I respect the innovation of blockchain, but its public face has been hijacked by radical billionaires, flying the libertarian flag, deeply hostile to the very idea of a social contract. The crypto space has morphed into a playground for billionaires to park wealth beyond the reach of states and a vehicle for "pump and dump" schemes. The human cost of this unregulated casino is immense, measured in the life savings of ordinary people who are lured by the promise of decentralisation only to become exit liquidity for anonymous insiders.

The current international framework is laughably inadequate, a patchwork of national rules that allows fraud and illicit finance to migrate to the most permissive jurisdiction. We need a global framework that mandates transparency for stablecoin reserves and establishes clear lines of cross-border enforcement. Who better to lead this charge than France? This does not undercut the leadership of America and China. They are simply too close to the problem. France, with its tradition of dirigisme and its role in shaping Europe's more citizen-centric approach, can champion a third way. It has the ideological DNA to argue that consumer protection and market stability are not obstacles to innovation but prerequisites for it.

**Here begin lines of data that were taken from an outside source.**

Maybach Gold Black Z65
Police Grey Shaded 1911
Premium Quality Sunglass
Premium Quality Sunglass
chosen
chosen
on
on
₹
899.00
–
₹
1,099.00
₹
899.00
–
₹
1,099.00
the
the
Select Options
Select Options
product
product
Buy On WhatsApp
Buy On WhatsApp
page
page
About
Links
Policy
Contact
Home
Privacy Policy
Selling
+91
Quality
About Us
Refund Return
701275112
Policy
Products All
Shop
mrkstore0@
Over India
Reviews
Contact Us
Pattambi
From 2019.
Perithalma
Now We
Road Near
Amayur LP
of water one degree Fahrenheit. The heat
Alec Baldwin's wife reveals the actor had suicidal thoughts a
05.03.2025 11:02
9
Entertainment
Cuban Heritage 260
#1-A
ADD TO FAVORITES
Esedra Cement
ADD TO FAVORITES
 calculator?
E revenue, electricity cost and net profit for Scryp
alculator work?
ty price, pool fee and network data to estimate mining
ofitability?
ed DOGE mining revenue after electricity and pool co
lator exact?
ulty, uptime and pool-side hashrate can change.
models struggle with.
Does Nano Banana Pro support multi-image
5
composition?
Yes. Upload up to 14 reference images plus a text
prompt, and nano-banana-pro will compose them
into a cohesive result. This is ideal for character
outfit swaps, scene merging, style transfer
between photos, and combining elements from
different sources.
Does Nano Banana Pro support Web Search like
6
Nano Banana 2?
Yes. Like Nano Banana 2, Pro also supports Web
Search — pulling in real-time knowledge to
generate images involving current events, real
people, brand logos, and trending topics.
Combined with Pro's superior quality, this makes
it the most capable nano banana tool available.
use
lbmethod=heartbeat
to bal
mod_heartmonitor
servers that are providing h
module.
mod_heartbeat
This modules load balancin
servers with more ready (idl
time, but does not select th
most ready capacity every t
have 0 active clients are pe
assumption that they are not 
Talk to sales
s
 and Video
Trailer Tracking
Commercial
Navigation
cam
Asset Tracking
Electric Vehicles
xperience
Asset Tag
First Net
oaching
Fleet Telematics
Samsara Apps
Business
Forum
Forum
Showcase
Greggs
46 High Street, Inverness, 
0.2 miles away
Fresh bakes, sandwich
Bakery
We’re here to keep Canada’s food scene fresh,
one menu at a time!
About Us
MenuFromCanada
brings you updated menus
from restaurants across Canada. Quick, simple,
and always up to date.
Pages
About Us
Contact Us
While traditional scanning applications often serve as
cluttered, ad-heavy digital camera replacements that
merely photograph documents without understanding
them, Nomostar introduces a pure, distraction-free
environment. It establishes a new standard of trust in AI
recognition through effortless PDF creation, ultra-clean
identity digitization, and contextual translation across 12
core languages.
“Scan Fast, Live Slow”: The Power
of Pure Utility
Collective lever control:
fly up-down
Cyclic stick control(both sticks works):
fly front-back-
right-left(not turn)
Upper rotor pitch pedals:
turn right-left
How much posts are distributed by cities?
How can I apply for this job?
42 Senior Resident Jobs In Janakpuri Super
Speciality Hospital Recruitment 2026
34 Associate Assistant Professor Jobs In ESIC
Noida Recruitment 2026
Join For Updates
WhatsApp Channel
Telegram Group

If crypto is the Wild West, Artificial Intelligence is an undiscovered continent. Its potential for good is matched only by its capacity for chaos. We are no longer talking in abstractions. AI-powered deepfakes threaten the very integrity of elections. Autonomous weapons could make life-or-death decisions on the battlefield without human intervention. The potential for pervasive social scoring systems, already a reality in some nations, threatens the very notion of personal freedom.

Here, the stakes are existential. The debate cannot be left to tech barons who preach disruption or to political interests who see AI as a tool of control. We urgently need a global, human-centric model for AI governance, one built on the Enlightenment values that France first championed. This means binding international treaties on the use of AI in warfare, much like the conventions on chemical and biological weapons. It requires consensus that foundational AI models must be audited for safety and that citizens have a right to know when they are interacting with an AI rather than a human. Europe's AI Act, in which France played a pivotal role, is a good start. But a regional framework will not suffice.

The thread that connects a decades-old conflict in the Middle East to the lawless frontiers of crypto and AI is the urgent need for a rules-based, human-centric order. Before companies start replacing labour with AI, there is a need for moral leadership that can stand its ground like Macron did despite Netanyahu's attacks and forge a consensus on a common minimum programme. By taking up the challenge of regulating these new technologies, France would not just be solving a modern problem; it would be reaffirming the very identity that gives it its unique and vital voice in the world.

The lesson is simple: France matters not because it is big, but because it dares to be principled. It is this moral leadership, tested in the Security Council, voiced at the General Assembly and needed in the digital age, that the world cannot afford to lose. It will be a duty of the democratic and well-meaning powers to ensure that France and its leadership stay protected while they undertake this Herculean task.